“You don’t go to Congo much, do you?” asked Paul Theroux.
He was speaking to Elif Batuman, staff writer for the New Yorker and fellow panel member of “Hit the Road,” a travel writing discussion that took place as part of the 2014 New Yorker Festival. She and Theroux, along with Dinaw Mengestu and Gary Shteyngart sat in a row on stage at the Directors Guild Theater in New York City, discussing how and why they write and travel.
“Do you write as you travel, or experience everything first and then write it down?”
Moderator and New Yorker staff writer Philip Gourevitch had posed the first question, and with it a line in the sand was drawn.
Batuman said that she “obsessively records” everything while she travels, using a Magic SmartPen, a handy gadget that records what you hear and remembers everything you have written down with it.
“Electronics are fatal in travel,” Theroux said, not so much a technophobe but a man who perhaps recognizes the burdens of modern technology more than the blessings.
He writes things down immediately after they occur, he said, while details and dialogues are still fresh in his mind.
“But not everyone has a great memory,” Shteyngart pointed out. He had gone to Oberlin College, and said he left his power of memory there, in a haze of marijuana smoke. He expressed a total reliance on his iPhone to take down conversations as they were happening.
Shteyngart wore round glasses, slouched in his chair and refered to himself as a “hairy Jew.” His first memoir, “Little Failure,” was titled after the nickname his mother had given him as a child, but his status as a bestselling author proves he is anything but a failure. The laughs he got from the 200 audience members throughout the 90-minute panel discussion suggested he might have a future in comedy as well.
“Memory can be made stronger,” argued Theroux. “If you delegate the job to a machine, it erodes your memory. Using electronics makes you complacent.”
“I couldn’t disagree with you more,” replied Batuman. Her directness and honesty clashed gently against Theroux’s sage-like one-liners, and established a little bit of an old school versus new school vibe.
“Are the stories you write about a place about you? Or are they about the place?” asked Gourevitch.
Shteyngart answered by comparing travel writing to memoir writing. While writing “Little Failure,” he said that he was completely steeped in himself as he wrote it. On the other hand, travel writing, he said, “gets me out of my Shteyngartiness.”

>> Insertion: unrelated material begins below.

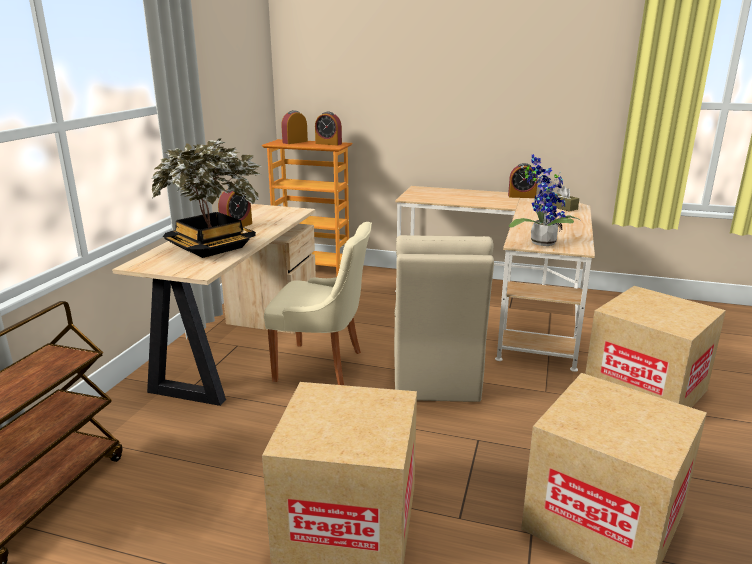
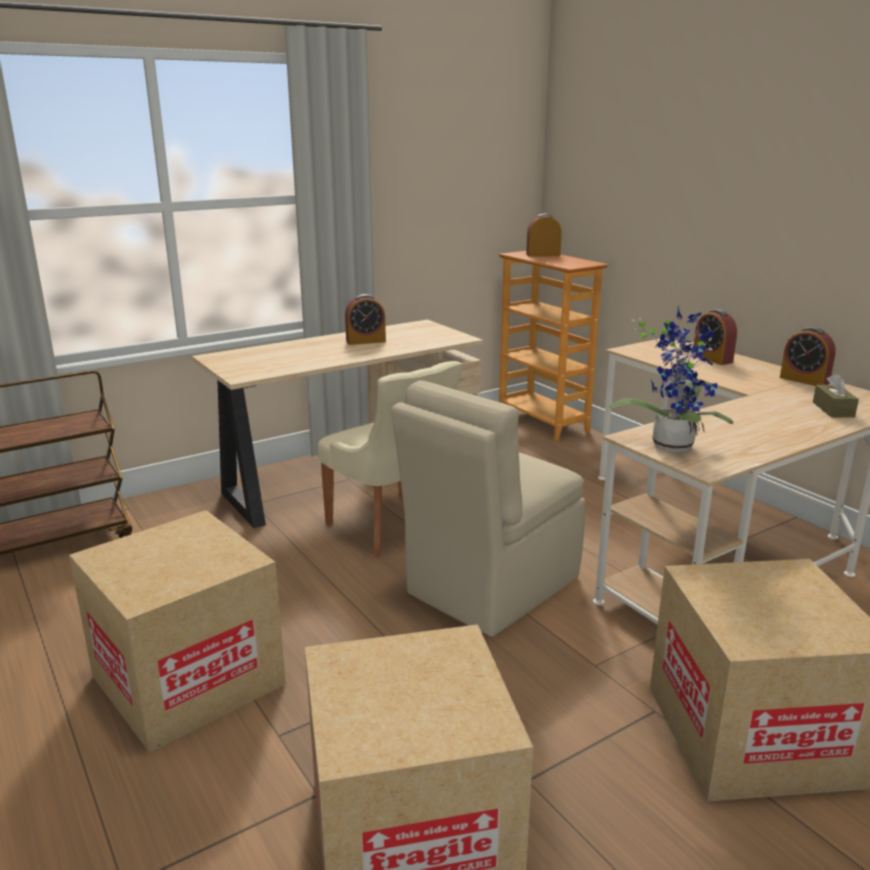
camera: 40 degrees right, 0 degrees up
(211, 247) = (300, 356): potted plant -> none
(328, 143) = (575, 261): alarm clock -> alarm clock (712, 359)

Gourevitch wanted to know then, “Are your trips defined by a sense of escape, or by the sense of going toward something?”
The writers could relate to the notion of escape. Mengestu’s family left Ethiopia when he was two years old and his country was at war. Shteyngart recalled his childhood in Leningrad, and how his mother once visited a friend in Warsaw. When she returned, the KGB grilled her about her experience, wanting to know if the food was better there, the people more prosperous.
“The idea that you have to escape from somewhere is ingrained in me,” he said.
How long, then, does a writer have to spend a place to write well about it?
Mengestu, whose newest novel “All Our Names” came out in May, and who has written about the conflicts in Darfur and Uganda, thought that it depended on the intensity of the experience.
“Three weeks in Congo are very different from one week in Paris,” he said.
“If you go someplace where there is instability,” Shteyngart added, “like when I went to Bangkok and there was a coup, it doesn’t matter how long you stay. That stuff writes itself.”
Coming back around to the high-tech versus low-tech method of gathering information, Theroux pointed out how, if you’re traveling to certain parts of the world, for example, Congo, “you are existing in a heightened state of awareness. And nervousness,” he stressed, “helps you remember details.”
Theroux’s newest novel “Mr. Bones,” a collection of 20 stories, came out in September.